Nevertheless, the Obama administration has heard the critics and has taken a position to rebut them. The Obama administration claims they were justified in placing Awlaki on the CIA’s targeted killing list because of his shifted focus and subsequent actions. They claim he went from a role of propagandist to operationally active during wartime. They point to Awlaki’s influence within the al-Qaeda sector in the Arabian Peninsula and his role in al-Qaeda in developing terrorist plots against America. The administration focused on three elements to support their argument when they rebutted ACLU’s lawsuit. First, they established that Awlaki was an imminent threat to American citizens. They produced evidence of his participation in plots to blow up specific American based airliners and cargo planes. Next, the administration relied upon the fact Awlaki was fighting with the enemy in armed conflicts against American forces. This was said to further his direct threat against America. Finally, and most importantly, the administration pinpointed the fact that they could not find a feasible way to arrest him. Awlaki’s dual citizenship, allegiance of followers, fleeing ability and pure determination to avoid capture made him “a hard target.” A hard target that was inevitably hit.

“If you’re a terrorist, you’re a terrorist,” exclaimed Secretary of Defense Leon Panetta when commenting on Awlaki’s killing. Anwar al-Awlaki was a terrorist.  He was a threat to anyone in this country and anyone whose religious and cultural views did not align with his. His preaching of violence and hate was heard around the world and became more threatening every day. He was just one man, but his influence inspired countless. My views support the officials around the globe acknowledging a safer world without him in it. A stereotype of the al-Qaeda network does not lead me to believe this way. My reasoning comes solely from the words out of his mouth. Awlaki’s destructive words and slant towards violence against America is unacceptable. And I fully agree with the Obama administration legal justification.

It is the federal government’s duty to protect the sovereignty of our nation and provide safety from threats.  Awlaki’s influence and his own hands were an immediate threat to American citizens. He preached for our deaths and took up arms against our troops. His actions were a direct threat against every citizen in the United States and considered treason in the U.S. Constitution (Article 3, §3). The Constitution further signifies that treacherous behavior is punishable by death.  Although Awlaki was not convicted of treason, his words and admittance to crimes made his traitorous stance clear. Furthermore, he was a wanted man and could have turned himself in to clear his name. Awlaki made the choice to elude law enforcement and forgo the judicial process.  America gives any citizen charged with a crime an opportunity to turn themselves in. Clearly, rectifying actions have to be taken when a charged party neglects this right, especially when federal organizations classify this party as a threat. It is true, Awlaki was not given a trial and this seems to cut against the Fifth Amendment. However, the Constitution has to be read and interpreted in the aggregate when the situation warrants. We know of at least three constitutional arguments that arise from Awlaki’s killing. His killing was executed without the exercise of the judicial process. Awlaki was thought to have committed treason. And it is the federal government’s duty to protect its citizens from foreign and domestic threats.
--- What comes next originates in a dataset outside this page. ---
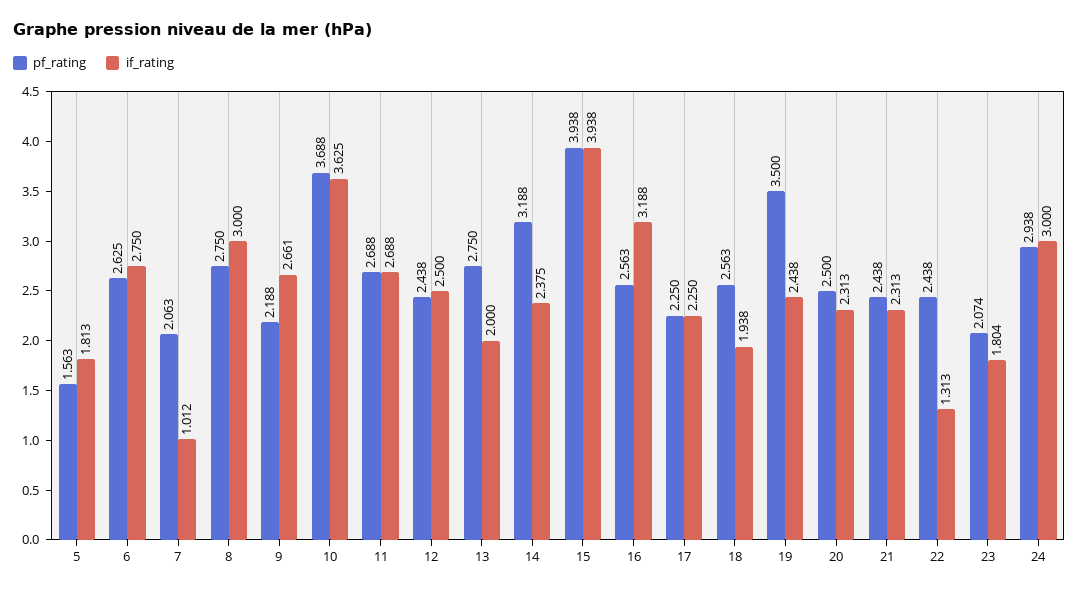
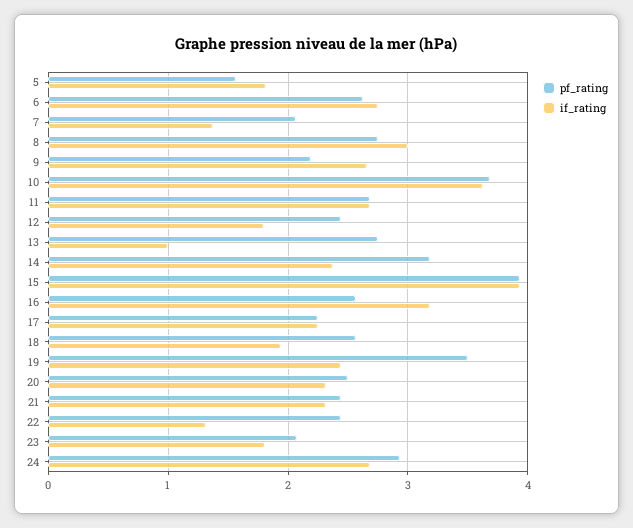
if_rating, 7: 1.012 -> 1.4
if_rating, 12: 2.5 -> 1.8
if_rating, 13: 2 -> 1
if_rating, 24: 3 -> 2.7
The Obama administration fulfilled their duty by adding Awlaki to the targeted killing list and executed their agenda. Taking away a President’s authority to order someone placed on the targeted killing list would not make America safer. I believe it would impede the national government’s duty to keep its citizens safe. Extreme measures are needed when time is of the essence and threats are imminent. The country elects our leaders to make the hard choices and sometimes they have to be made for our protection. It is a fallacy to demand constitutional protection from threats as an American citizen but chip away at the weapons used to protect us. I am sure the administration would have loved to minimize the Awlaki threat in a more judicially sound way, but CIA drones do not carry handcuffs.